En plus, même si nous supposons, avec certains, qu’il n y a eu jamais d’homme premier pensant, un autre problème surgira. Dans un cas pareil, nous serons amenés à dire que tous les intelligibles des choses n’ont pas été acquis. Ils sont plutôt éternels au sein de l’intellect possible. Alors, « c’est pour rien, dit Saint Thomas, qu’Aristote affirme l’existence d’un intellect agent faisant passer les intelligibles de la puissance à l’acte ; c’est aussi pour rien qu’il affirme que les images se rapportent à l’intellect possible comme les couleurs à la vue, si l’intellect possible ne reçoit rien des images. » (1)
En outre, comment une substance séparée aurait-elle besoin de nos apprentissages et découvertes pour se penser elle-même ? La question se pose pour Saint Thomas car une telle substance est intelligible en et par elle-même. Aussi, c’est pour cette raison qu’il dit que si l’intellect possible était une substance séparée il se penserait par son essence**, et il n’aurait pas besoin de notre pensée ou découverte pour forger ses espèces intelligibles. En vue de sortir de ces difficultés, les averroïstes peuvent dire qu’ils parlent de l’intellect possible en tant qu’il est en relation avec nous et non pas avec lui-même. Mais, Saint Thomas, lui, soutient avec force qu’Aristote : « Parle de l’intellect possible dans ce qui lui est propre et en tant qu’il se distingue de l’intellect agent. »(2)
En revanche, les averroïstes peuvent aussi postuler une lecture propre des textes d’Aristote, et soutenir que l’intellect possible possède toutes les espèces intelligibles qui lui permettent d’entrer en relation avec les images qui sont en nous. Cette relation peut s’effectuer selon trois modes. Or, en mettant de côte le premier et le troisième mode, Saint Thomas affirme à travers le second que les espèces intelligibles qui sont dans l’intellect possible ne sont pas reçues par les images, elles rayonnent plutôt sur nos images, et les illuminent***pour qu’elles puissent devenir des pensées.
Une telle conception nous conduit, cependant, à des conséquences insoutenables :
1- Si on concède avec les averroïstes que nos  images deviennent intelligibles en acte du fait des espèces contenues dans notre intellect possible, et non pas grâce à notre intellect agent, alors on contredira les enseignements d’Aristote.
2- Eu égard à ces enseignements, les images ne peuvent devenir intelligibles en acte que par abstraction. Mais, dire que c’est l’intellect possible qui les illuminent pour qu’elles le deviennent, c’est dire qu’il s’agit d’une simple réception et non pas d’une abstraction.  
3- La réception elle-même dépend de la nature du récepteur. Or, puisque les espèces intelligibles sont différentes par nature des images qui sont en nous, alors l’illumination susdite n’atteindra pas les images sur un mode intelligible, mais sur un mode sensible et matériel. Ainsi, nous ne serons pas en mesure de penser universellement.
Donc, conclut Saint Thomas : « Il est à tout point de vue impossible que l’intellect possible de tous les hommes ne soit qu’un. »(3)

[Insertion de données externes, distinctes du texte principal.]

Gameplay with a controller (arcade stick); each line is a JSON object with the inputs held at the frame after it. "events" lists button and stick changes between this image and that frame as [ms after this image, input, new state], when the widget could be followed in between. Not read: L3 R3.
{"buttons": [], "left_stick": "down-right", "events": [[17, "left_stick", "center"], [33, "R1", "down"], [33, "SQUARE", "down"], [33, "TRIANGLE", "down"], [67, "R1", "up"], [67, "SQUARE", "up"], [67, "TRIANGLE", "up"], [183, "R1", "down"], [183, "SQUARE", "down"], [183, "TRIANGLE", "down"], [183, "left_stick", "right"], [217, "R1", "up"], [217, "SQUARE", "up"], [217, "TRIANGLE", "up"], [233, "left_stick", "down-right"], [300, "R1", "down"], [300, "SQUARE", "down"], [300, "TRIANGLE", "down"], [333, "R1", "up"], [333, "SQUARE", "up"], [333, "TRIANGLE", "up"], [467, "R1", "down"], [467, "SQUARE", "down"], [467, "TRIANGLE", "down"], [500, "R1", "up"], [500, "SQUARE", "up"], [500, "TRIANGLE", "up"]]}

** Pour Saint Thomas Dieu seul agit par essence, tandis que l’âme humaine agit par l’intermédiaire des puissances (Intellective, sensitive, végétative). Guillaume d’Auvergne, lui, croit que l’âme est par nature simple et indivisible, et c’est par essence qu’elle agit. Mais, Saint Thomas refuse catégoriquement cette conception car elle assimile l’action de notre âme à celle de Dieu lui-même.
Il faut noter que ce débat a sillonné non seulement la philosophie « chrétienne », mais aussi « musulmane » tel qu’on peut le constater dans la fameuse querelle  qui a opposé Averroès à Algazel. Et ce qui est remarquable, c’est que dans les deux cas le débat a eu lieu sous l’impulsion de la lecture d’Aristote qu’a livrée Avicenne à sa postérité. En vérité, il ne s’agit pas d’Aristote, mais surtout d’une synthèse entre ce dernier et Platon telle qu’elle se révèle dans des œuvres comme « la théologie d’Aristote » et « le livre des causes ». Se sont des œuvres que les historiens de la philosophie attribuent à des néoplatoniciens. Elles ont constitué le fond des débats qu’ont connus les deux philosophies et les deux cultures, chrétienne et musulmane.      
***La théorie de l’illumination nous révèle l’aspect Platonicien et Augustinien de la problématique que Saint Thomas n’avait pas cessé de combattre, chez Avicenne et chez des philosophes « chrétiens avicenniens », car elle réduit à néant l’autonomie de l’activité de l’âme. Il avait aussi combattu cette même tendance chez les « moutakalimin »المتكلمين de l’islam, surtout les « Acharites » الاشاعرةpuisqu’ ils dépouillent, à ses yeux, et l’homme et la nature de tout pouvoir d’agir indépendamment de la volonté divine. 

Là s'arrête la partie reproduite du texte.